Potential claimants (whether individually or as part of a collective action) will be operating within a legal framework which assumes that a cartel has led to artificially high prices (an assumption which many courts may have adopted in any event) but still demands that the claimant establish that it was harmed by those higher prices and quantify the amount of that harm. On that view, the EU Damages Directive and UK Regulations may not materially improve the position of potential claimants.

 

Will courts cut claimants more slack on quantum?

It is possible that the policy underlying the EU Damages Directive and UK Regulations (specifically its recognition of the difficulties claimants face in establishing harm) prompts courts to resolve questions of quantum in a more claimant friendly manner. A court might, for example, be more willing to accept a claimant’s loss calculations despite apparent shortcomings in the underlying model or apply a lighter than usual discount to address potential uncertainties. The Competition Act 1998 and Competition Appeal Tribunal Rules 2015 permit the CAT to make an aggregate award of damages in collective proceedings without undertaking an assessment of the amount of damages recoverable in respect of each represented person.

The very early indications from the Competition Appeal Tribunal (the CAT) offer little support for a softening attitude towards claimants. In the only class certification decision to be issued under the collective active regime to date (Gibson v Pride Mobility Products), the CAT subjected the claimant’s case on quantum to considerable scrutiny. The CAT held that its approach to class certification should be rigorous and it cannot simply take what the claimant says at face value. The CAT examined the claimant’s definition of the relevant claimant classes by reference to the harm that each class claimed to have suffered. In so doing, the CAT directed that the claimant’s quantum expert give evidence (and be questioned).

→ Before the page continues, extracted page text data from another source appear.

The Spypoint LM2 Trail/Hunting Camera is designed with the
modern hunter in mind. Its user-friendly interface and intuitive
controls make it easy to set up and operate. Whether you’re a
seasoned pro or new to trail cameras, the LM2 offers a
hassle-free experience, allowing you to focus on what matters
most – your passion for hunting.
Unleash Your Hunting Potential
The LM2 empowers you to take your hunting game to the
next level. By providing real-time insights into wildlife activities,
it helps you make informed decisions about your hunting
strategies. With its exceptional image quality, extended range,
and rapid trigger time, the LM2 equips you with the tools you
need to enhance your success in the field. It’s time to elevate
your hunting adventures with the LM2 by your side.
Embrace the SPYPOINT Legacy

The CAT concluded that the claimant’s loss methodology was flawed as it took an overly expansive view of the infringement from which harm was alleged to have flowed. However, it permitted the claimant to reformulate its position on quantum (and definition of the relevant claimant classes). It remains to be seen whether the claimant accepts this invitation.

As Gibson did not concern a cartel infringement, the CAT was not required to deal with the presumption of harm in regulation 13 of the UK Regulations. It remains to be seen whether a claim based on a cartel infringement leads to any relaxation in the court’s approach to quantum. However sympathetic the UK courts may (or may not) become to their plight, it is doubtful that claimants will be absolved entirely of the responsibility to demonstrate a credible case for an award of damages. That, in itself, might prevent the class action regime from becoming the litigation bonanza that some may desire and others fear.